>>>
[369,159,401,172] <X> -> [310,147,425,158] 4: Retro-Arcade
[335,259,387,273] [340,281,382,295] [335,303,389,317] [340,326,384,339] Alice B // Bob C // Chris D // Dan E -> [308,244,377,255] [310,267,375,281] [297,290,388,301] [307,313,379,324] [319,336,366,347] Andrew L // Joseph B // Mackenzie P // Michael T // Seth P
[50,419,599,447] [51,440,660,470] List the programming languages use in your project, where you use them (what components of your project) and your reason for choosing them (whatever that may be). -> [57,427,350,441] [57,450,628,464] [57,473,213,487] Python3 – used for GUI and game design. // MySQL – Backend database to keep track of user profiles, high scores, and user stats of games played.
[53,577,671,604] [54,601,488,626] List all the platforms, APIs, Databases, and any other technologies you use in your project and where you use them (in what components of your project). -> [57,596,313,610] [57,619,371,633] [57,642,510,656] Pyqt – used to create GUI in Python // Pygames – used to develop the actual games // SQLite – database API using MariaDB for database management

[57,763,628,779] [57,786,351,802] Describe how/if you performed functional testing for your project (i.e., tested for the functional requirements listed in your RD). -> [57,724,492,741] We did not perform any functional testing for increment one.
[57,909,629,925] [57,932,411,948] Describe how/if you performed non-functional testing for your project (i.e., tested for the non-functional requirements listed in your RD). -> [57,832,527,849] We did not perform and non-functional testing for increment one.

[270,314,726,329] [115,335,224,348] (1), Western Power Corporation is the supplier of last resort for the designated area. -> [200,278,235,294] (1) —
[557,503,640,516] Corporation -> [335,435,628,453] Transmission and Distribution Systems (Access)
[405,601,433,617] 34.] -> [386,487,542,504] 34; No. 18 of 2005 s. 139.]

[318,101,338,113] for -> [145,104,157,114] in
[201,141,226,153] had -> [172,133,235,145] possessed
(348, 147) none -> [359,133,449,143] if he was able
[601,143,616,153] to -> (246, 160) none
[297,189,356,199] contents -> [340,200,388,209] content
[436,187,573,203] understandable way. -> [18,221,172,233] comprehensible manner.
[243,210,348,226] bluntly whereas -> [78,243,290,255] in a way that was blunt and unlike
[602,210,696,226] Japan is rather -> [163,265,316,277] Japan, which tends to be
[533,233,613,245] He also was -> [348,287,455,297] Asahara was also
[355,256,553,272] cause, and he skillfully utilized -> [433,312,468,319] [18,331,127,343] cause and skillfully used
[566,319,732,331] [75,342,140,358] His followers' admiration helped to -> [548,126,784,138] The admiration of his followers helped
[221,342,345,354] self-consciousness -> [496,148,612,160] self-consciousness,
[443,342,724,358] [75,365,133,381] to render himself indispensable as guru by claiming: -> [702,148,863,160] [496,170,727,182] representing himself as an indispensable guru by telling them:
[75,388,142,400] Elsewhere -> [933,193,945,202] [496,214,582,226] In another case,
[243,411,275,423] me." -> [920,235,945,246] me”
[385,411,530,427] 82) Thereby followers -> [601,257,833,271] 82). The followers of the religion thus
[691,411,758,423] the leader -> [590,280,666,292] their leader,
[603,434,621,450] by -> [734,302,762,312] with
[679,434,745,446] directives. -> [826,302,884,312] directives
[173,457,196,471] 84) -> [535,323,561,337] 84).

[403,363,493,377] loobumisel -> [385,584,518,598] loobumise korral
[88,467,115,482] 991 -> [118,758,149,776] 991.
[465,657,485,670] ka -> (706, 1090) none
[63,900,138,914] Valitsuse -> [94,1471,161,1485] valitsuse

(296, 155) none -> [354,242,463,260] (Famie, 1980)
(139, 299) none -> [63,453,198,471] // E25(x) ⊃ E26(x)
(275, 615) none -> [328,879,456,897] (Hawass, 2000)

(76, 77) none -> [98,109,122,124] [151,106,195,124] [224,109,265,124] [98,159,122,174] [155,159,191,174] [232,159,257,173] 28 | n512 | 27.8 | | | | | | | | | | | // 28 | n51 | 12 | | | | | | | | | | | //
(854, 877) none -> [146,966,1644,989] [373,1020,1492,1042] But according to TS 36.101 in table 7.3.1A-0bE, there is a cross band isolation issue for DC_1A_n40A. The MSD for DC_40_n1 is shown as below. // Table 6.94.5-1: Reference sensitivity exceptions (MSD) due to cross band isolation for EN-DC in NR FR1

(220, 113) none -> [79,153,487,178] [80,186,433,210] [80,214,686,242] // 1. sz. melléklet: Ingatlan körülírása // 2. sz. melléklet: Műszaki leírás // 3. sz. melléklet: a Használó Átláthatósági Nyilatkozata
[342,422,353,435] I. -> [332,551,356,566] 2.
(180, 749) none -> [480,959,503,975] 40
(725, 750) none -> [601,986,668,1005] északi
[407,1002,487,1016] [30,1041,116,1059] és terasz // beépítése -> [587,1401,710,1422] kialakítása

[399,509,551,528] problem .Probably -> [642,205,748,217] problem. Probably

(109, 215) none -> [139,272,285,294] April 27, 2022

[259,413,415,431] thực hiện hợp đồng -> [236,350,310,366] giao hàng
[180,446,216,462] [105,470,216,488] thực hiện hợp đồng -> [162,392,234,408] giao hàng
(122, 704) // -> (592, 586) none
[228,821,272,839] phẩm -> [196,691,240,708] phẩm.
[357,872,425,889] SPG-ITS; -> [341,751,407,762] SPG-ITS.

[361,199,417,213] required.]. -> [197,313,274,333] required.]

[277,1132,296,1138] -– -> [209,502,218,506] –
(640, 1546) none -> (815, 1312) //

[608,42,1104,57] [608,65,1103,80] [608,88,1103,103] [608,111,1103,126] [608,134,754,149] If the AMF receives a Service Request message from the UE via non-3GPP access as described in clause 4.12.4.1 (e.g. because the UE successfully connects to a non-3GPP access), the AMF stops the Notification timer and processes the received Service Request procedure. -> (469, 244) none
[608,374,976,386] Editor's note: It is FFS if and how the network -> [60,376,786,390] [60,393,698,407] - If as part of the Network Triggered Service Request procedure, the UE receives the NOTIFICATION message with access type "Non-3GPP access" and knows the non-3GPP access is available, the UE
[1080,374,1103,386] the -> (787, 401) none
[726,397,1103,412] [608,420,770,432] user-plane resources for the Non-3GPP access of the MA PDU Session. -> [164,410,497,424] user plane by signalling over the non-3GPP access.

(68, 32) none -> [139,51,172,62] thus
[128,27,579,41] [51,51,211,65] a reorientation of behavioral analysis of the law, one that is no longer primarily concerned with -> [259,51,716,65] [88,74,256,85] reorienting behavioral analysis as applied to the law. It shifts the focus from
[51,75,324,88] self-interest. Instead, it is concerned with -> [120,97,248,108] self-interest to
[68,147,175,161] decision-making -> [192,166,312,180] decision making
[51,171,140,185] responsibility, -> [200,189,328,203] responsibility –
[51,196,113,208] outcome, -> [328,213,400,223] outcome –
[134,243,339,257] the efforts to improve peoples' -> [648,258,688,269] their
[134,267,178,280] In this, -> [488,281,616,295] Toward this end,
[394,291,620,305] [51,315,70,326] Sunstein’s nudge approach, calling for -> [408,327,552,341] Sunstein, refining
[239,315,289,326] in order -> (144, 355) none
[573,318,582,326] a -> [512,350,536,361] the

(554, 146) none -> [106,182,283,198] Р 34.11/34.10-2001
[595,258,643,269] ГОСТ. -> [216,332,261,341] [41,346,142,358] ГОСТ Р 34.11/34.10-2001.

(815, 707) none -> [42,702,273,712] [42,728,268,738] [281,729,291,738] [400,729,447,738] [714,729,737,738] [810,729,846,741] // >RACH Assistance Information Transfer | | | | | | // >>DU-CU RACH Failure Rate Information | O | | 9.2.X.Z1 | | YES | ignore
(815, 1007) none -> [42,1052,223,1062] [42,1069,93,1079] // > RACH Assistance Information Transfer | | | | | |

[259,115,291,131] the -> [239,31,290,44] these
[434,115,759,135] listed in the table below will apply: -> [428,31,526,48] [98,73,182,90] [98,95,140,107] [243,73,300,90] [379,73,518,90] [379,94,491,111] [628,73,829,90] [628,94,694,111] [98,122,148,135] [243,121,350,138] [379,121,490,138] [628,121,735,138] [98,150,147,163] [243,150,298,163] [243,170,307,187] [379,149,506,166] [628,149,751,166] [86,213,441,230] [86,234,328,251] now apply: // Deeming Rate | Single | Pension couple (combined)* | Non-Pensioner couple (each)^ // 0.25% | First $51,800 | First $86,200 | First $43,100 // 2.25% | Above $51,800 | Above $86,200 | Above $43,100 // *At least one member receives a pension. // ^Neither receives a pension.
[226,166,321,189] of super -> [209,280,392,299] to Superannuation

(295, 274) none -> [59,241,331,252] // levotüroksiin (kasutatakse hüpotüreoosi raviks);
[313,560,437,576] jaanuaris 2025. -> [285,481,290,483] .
<<<
■ **ABOUT THIS EXERCISE**
The exact lines of the material above starting at the one that contains "[1080,374,1103,386] the -> (787, 401) none" and ending at the one that contains "[595,258,643,269] ГОСТ. ->" are what to retype; leave out everything else.

■ **EXERCISE RESULT**
[1080,374,1103,386] the -> (787, 401) none
[726,397,1103,412] [608,420,770,432] user-plane resources for the Non-3GPP access of the MA PDU Session. -> [164,410,497,424] user plane by signalling over the non-3GPP access.

(68, 32) none -> [139,51,172,62] thus
[128,27,579,41] [51,51,211,65] a reorientation of behavioral analysis of the law, one that is no longer primarily concerned with -> [259,51,716,65] [88,74,256,85] reorienting behavioral analysis as applied to the law. It shifts the focus from
[51,75,324,88] self-interest. Instead, it is concerned with -> [120,97,248,108] self-interest to
[68,147,175,161] decision-making -> [192,166,312,180] decision making
[51,171,140,185] responsibility, -> [200,189,328,203] responsibility –
[51,196,113,208] outcome, -> [328,213,400,223] outcome –
[134,243,339,257] the efforts to improve peoples' -> [648,258,688,269] their
[134,267,178,280] In this, -> [488,281,616,295] Toward this end,
[394,291,620,305] [51,315,70,326] Sunstein’s nudge approach, calling for -> [408,327,552,341] Sunstein, refining
[239,315,289,326] in order -> (144, 355) none
[573,318,582,326] a -> [512,350,536,361] the

(554, 146) none -> [106,182,283,198] Р 34.11/34.10-2001
[595,258,643,269] ГОСТ. -> [216,332,261,341] [41,346,142,358] ГОСТ Р 34.11/34.10-2001.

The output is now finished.